La preghiera è l’interprete dei nostri desideri davanti a Dio (cfr. Somma Teologica. II-II, q.83, a.9). Tuttavia, sarebbe giusto nutrire il desiderio di liberarci dalle sofferenze di questa vita, permesse dalla Provvidenza per il nostro bene? Le nostre preghiere non dovrebbero essere innalzate al trono della Maestà Divina proprio per accettare la croce con rassegnazione? Oppure ci è lecito implorare consolazione, guarigione e favori?
La devozione non consiste solo nell’offrire a Dio la riverenza della nostra consegna a Lui o nel ringraziarLo per i benefici ricevuti, ma anche nell’esprimere i nostri bisogni con filiale fiducia: «Non preghiamo Dio per piegarLo alla nostra volontà, ma per essere incoraggiati ad avere fiducia nel chiedere. La fiducia si risveglia in noi soprattutto quando consideriamo l’amore di Dio per noi, che desidera il nostro bene; ed è per questo che diciamo ‘Padre nostro’» (ad 5).
Non dobbiamo avere paura di presentare i nostri desideri e le nostre necessità a Dio con fiducia, perché partecipiamo della natura divina attraverso il dono della grazia santificante (cfr. 2 Pt 1, 4) e siamo figli! Pertanto non c’è niente di sconveniente nel chiedere sollievo, riduzione o eliminazione delle nostre sofferenze, se Lo preghiamo in modo condizionato e sottomesso alla sua volontà santissima.
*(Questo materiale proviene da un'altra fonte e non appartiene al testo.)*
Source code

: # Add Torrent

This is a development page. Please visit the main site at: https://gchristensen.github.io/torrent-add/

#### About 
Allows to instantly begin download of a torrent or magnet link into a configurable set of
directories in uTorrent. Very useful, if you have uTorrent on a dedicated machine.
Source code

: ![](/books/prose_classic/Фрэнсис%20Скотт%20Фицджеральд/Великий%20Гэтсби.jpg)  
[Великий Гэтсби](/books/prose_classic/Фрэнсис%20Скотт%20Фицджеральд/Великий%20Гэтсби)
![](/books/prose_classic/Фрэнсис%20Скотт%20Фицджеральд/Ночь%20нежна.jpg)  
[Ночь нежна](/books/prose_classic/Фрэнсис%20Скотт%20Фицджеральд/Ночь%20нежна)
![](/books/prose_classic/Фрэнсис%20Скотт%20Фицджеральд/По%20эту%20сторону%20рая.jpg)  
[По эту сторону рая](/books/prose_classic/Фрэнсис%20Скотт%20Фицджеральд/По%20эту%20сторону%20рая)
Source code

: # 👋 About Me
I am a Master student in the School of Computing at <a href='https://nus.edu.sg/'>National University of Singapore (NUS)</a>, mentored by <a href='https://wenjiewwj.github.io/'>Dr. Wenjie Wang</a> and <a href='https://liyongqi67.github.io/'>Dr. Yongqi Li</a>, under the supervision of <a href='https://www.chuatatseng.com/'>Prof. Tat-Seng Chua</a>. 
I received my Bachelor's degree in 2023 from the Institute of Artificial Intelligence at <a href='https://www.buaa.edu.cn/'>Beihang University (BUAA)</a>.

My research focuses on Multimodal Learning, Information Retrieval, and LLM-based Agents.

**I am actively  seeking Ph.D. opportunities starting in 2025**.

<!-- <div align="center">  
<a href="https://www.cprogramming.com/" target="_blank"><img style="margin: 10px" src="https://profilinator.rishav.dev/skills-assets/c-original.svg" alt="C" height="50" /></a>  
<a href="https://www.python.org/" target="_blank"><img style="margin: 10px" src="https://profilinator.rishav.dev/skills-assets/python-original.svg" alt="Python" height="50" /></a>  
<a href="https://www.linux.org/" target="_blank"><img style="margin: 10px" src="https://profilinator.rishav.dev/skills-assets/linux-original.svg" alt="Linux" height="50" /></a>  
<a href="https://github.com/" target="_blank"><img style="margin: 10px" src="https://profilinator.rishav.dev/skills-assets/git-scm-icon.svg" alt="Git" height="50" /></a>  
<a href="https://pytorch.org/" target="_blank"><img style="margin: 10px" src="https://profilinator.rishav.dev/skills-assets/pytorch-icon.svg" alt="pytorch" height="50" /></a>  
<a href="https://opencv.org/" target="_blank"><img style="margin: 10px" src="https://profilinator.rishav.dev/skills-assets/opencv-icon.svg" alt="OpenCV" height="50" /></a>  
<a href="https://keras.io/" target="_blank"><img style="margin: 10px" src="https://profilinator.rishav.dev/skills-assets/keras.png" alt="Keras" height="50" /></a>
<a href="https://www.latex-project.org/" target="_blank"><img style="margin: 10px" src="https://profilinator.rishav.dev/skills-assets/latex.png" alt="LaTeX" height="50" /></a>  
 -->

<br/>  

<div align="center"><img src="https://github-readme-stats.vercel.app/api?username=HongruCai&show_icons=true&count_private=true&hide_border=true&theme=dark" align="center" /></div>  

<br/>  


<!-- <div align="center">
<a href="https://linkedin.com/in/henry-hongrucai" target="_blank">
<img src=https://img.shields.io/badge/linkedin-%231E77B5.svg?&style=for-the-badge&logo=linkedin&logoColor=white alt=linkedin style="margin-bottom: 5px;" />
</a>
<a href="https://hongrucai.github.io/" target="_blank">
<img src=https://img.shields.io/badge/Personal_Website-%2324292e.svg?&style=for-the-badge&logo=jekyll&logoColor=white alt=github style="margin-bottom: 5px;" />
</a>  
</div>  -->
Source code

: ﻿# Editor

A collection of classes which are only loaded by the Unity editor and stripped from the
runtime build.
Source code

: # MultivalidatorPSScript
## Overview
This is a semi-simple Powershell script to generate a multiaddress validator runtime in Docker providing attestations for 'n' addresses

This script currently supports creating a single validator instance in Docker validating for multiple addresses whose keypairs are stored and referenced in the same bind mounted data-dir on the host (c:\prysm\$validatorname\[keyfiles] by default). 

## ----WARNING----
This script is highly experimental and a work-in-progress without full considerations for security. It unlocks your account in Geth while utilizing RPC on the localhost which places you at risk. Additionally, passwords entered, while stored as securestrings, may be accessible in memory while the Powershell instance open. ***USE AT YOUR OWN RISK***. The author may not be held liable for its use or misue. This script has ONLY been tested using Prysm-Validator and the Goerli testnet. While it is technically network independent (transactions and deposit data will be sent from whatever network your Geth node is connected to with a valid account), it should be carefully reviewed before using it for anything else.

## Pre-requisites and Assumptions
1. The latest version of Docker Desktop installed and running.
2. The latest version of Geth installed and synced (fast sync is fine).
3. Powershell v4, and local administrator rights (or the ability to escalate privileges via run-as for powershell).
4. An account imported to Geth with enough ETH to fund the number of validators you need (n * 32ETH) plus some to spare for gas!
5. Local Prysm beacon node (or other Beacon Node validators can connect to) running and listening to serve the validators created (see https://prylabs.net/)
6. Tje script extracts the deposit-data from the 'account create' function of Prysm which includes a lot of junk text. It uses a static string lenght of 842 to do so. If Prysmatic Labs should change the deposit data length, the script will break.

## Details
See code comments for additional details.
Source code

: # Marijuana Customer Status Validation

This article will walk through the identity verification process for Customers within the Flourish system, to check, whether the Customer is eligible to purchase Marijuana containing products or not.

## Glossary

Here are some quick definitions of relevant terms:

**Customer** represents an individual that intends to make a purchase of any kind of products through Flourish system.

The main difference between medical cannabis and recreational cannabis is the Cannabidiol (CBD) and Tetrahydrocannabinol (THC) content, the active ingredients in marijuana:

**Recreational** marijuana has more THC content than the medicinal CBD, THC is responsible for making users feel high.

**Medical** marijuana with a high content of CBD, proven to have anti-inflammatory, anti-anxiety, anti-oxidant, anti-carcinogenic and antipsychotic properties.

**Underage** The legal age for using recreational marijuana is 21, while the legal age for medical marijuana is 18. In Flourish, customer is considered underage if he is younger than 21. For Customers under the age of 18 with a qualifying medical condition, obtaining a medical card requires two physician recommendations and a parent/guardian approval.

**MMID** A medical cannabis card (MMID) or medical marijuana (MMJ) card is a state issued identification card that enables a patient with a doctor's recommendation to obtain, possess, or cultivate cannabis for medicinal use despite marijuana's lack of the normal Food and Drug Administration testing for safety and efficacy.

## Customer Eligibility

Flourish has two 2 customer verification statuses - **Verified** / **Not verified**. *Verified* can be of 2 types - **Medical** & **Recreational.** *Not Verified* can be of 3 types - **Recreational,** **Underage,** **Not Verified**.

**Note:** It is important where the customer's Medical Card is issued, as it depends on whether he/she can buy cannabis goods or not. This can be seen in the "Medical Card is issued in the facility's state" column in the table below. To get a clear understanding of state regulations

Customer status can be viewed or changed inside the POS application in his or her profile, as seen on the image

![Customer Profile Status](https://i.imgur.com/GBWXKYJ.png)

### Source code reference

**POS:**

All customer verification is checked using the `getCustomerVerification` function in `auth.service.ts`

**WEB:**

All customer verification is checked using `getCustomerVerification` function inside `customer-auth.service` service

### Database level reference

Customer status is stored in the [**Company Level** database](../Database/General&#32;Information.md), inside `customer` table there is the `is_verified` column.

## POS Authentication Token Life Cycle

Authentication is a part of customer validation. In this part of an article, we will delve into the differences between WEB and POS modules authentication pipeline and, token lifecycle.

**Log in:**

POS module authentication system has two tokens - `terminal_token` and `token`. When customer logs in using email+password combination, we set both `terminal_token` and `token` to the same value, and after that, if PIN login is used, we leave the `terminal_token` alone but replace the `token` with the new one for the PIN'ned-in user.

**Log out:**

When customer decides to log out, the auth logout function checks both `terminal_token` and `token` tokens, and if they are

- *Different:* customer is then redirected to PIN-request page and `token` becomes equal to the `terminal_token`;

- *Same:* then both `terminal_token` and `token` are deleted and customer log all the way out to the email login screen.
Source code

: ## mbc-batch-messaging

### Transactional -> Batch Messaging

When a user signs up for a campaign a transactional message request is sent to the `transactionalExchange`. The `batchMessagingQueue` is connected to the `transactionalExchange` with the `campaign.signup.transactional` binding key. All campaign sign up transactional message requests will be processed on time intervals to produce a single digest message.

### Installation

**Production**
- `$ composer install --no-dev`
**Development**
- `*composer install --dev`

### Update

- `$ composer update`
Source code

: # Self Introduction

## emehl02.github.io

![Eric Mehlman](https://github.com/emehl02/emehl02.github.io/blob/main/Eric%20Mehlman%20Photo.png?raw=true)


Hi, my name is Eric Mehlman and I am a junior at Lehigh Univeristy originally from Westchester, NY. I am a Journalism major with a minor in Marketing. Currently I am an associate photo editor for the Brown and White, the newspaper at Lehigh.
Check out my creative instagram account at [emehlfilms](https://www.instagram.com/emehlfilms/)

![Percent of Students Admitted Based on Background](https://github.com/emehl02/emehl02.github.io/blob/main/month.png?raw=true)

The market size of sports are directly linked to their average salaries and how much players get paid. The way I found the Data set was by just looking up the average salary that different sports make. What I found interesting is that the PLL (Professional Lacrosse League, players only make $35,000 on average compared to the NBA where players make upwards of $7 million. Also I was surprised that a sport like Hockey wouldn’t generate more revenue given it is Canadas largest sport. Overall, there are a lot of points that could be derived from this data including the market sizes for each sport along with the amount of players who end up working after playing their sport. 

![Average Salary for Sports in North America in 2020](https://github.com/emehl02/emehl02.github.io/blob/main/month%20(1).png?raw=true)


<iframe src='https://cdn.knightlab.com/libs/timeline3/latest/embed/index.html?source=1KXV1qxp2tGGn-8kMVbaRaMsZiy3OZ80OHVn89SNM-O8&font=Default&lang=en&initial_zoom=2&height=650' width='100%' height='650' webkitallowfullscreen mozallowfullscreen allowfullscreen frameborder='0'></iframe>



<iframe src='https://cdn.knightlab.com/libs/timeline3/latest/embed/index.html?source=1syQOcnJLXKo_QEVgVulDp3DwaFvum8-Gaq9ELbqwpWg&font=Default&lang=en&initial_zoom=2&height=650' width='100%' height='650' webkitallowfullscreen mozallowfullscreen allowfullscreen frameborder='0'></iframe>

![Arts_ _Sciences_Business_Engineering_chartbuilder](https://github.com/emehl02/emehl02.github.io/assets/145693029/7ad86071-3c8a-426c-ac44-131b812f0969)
Un esempio assoluto e perfettissimo di questo principio lo troviamo nel Divin Maestro. Poco prima della Passione, Gesù elevò al Cielo una struggente preghiera: «Padre, se vuoi, allontana da Me questo calice! Tuttavia non sia fatta la mia, ma la tua volontà» (Lc 22, 42). Ecco la supplica del Figlio Unigenito, che non nasconde il suo dolore, ma vuole soprattutto realizzare il disegno del Padre.
Come spiega il Dottore Angelico, Cristo ha pregato esprimendo la sua sensibilità umana per istruirci su tre punti: «In primo luogo, per mostrare che aveva assunto una vera natura umana, con tutta la sua naturale affettività; in secondo luogo, per mostrare che l’uomo può volere, con un affetto naturale, qualcosa che Dio non vuole; in terzo luogo, per farci vedere che l’uomo deve sottomettere la propria affettività alla volontà divina. Da qui le parole di Agostino: ‘Così Cristo, comportandoSi come Uomo, mostra la sua concreta volontà umana quando dice: Allontana da Me questo calice. Era la sua volontà umana che voleva qualcosa di proprio e di particolare. Ma poiché vuole essere un Uomo retto e rivolgerSi a Dio, aggiunge: Tuttavia, non sia fatto come voglio Io, ma come vuoi Tu. Come se ci dicesse: Guardati in Me, perché tu personalmente puoi volere qualcosa, anche se Dio vuole qualcos’altro’» (III, q.21, a.2).
Alla luce dell’esempio di Cristo nell’Orto degli Ulivi, e in armonia con la dottrina tomista, anche Mons. João insegna come sia legittimo pregare Dio che ci liberi dalla sofferenza, se la richiesta è sottoposta alla volontà di Dio con amore e abbandono: «Era opportuno che Nostro Signore pregasse per darmi l’esempio della preghiera perfetta, che deve essere umile, filiale, piena di fiducia, perseverante. Egli aveva annunciato varie volte che sarebbe stato ucciso e sarebbe risorto; quindi sapeva bene che quella preghiera condizionale non sarebbe stata esaudita. Tuttavia, la recitò per dimostrare che Egli è veramente Uomo e che è permesso alla creatura umana esprimere il proprio dolore. Che magnifico esempio mi dà Nostro Signore Gesù Cristo! È così che devo pregare: ‘Se è possibile…’»1 ◊
Note
1 CLÁ DIAS, EP, João Scognamiglio. Meditazione. São Paulo, 16/10/1992.